ROMA - Il presidente del Consiglio Giorgia Meloni, i ministri Carlo Nordio e Matteo Piantedosi e il sottosegretario Alfredo Mantovano sono indagati per il caso Almasri. Ad annunciarlo è stata la stessa premier in un video pubblicato sui social.
“La notizia di oggi è questa: il procuratore della Repubblica Francesco Lo Voi, lo stesso del fallimentare processo a Matteo Salvini per sequestro di persona, mi ha appena inviato un avviso di garanzia per i reati di favoreggiamento e peculato in relazione alla vicenda del rimpatrio del cittadino libico Almasri”, scrive Meloni.
Secondo la premier, l’avviso di garanzia sarebbe stato emesso a seguito di una denuncia presentata dall’avvocato Luigi Li Gotti, ex politico di sinistra molto vicino a Romano Prodi, conosciuto per aver difeso pentiti di mafia del calibro di Buscetta e Brusca.
“Io penso che valga oggi quello che valeva ieri: non sono ricattabile, non mi faccio intimidire”, dichiara Meloni.
Gli atti sono stati inoltrati al Collegio per i reati ministeriali del Tribunale dei Ministri, secondo quanto si legge nella comunicazione di iscrizione nel registro degli indagati.
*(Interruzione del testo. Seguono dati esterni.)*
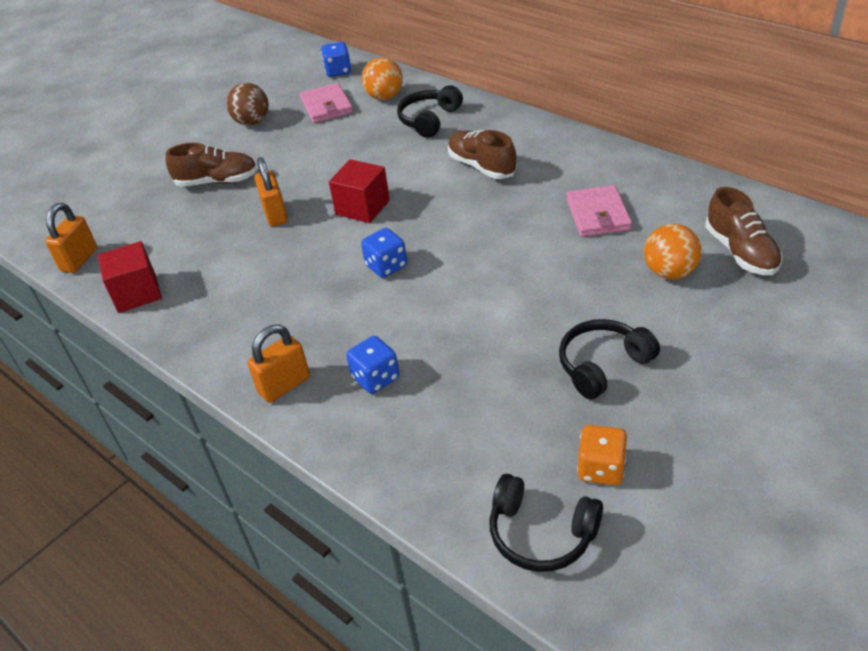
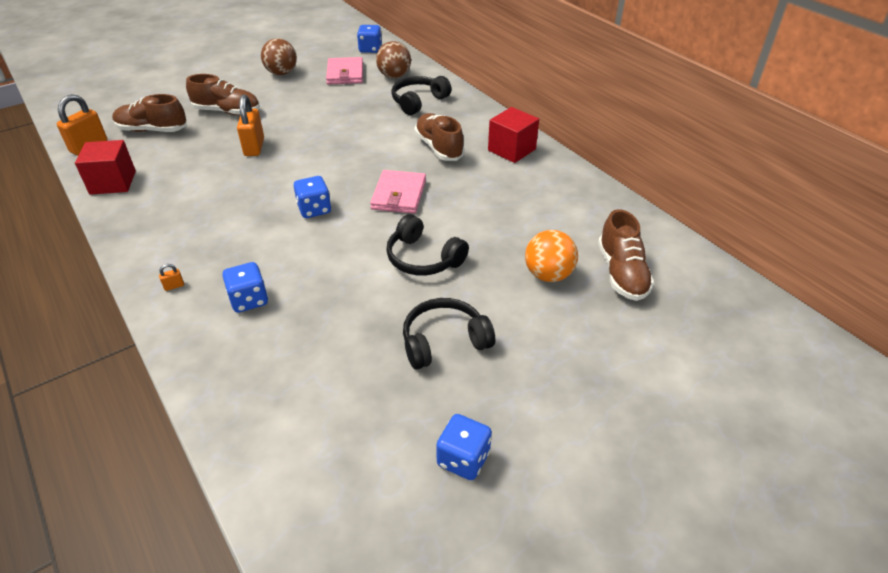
camera: 10 degrees right, 0 degrees up
(142, 223) = (152, 130): none -> brown shoe
(284, 385) = (174, 286): orange padlock -> orange padlock, size x0.41
(362, 207) = (324, 158): red cube -> red cube (511, 150)
(384, 97) = (394, 76): orange ball -> brown ball
(541, 533) = (303, 480): black headphones -> black headphones (423, 258)
(598, 215) = (513, 210): pink wallet -> pink wallet (399, 195)
(601, 469) = (389, 435): orange dice -> none
(684, 469) = (463, 459): none -> blue dice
A spiegare all’Adnkronos le ragioni della denuncia è lo stesso Li Gotti, che ha presentato l’esposto alla procura di Roma. “Adesso su questa vicenda mi aspetto chiarezza, quello che non c’è stato finora. Nel mio esposto ho ipotizzato i reati di favoreggiamento e peculato, ma ora sarà la magistratura a indagare e fare accertamenti”, dice il legale.
Il governo fa quadrato attorno alla presidente del Consiglio, a partire da Matteo Salvini, reduce vincente dal processo Open Arms. “Vergogna, vergogna, vergogna. Lo stesso procuratore che mi accusò a Palermo ora ci riprova a Roma con il governo di centrodestra. Riforma della giustizia, subito!”, scrive sui social.
Toni più pacati dal ministro degli Esteri e vicepremier Antonio Tajani, che difende “la separazione dei poteri e condanno scelte che suonano come una ripicca per la riforma della giustizia”, scrive su X.
Anche il ministro dell’Istruzione e del Merito Giuseppe Valditara, esprimendo solidarietá ai colleghi, ritiene urgente “ristabilire una netta separazione dei poteri. La difesa della sicurezza nazionale attiene alle scelte sovrane del governo della repubblica”.
Di un “tempismo sospetto” parla il ministro della Cultura, Alessandro Giuli, che ritiene che il provvedimento sollevi “molte perplessità, non soltanto per il suo tempismo, ma anche per le implicazioni che ne derivano sul piano istituzionale”.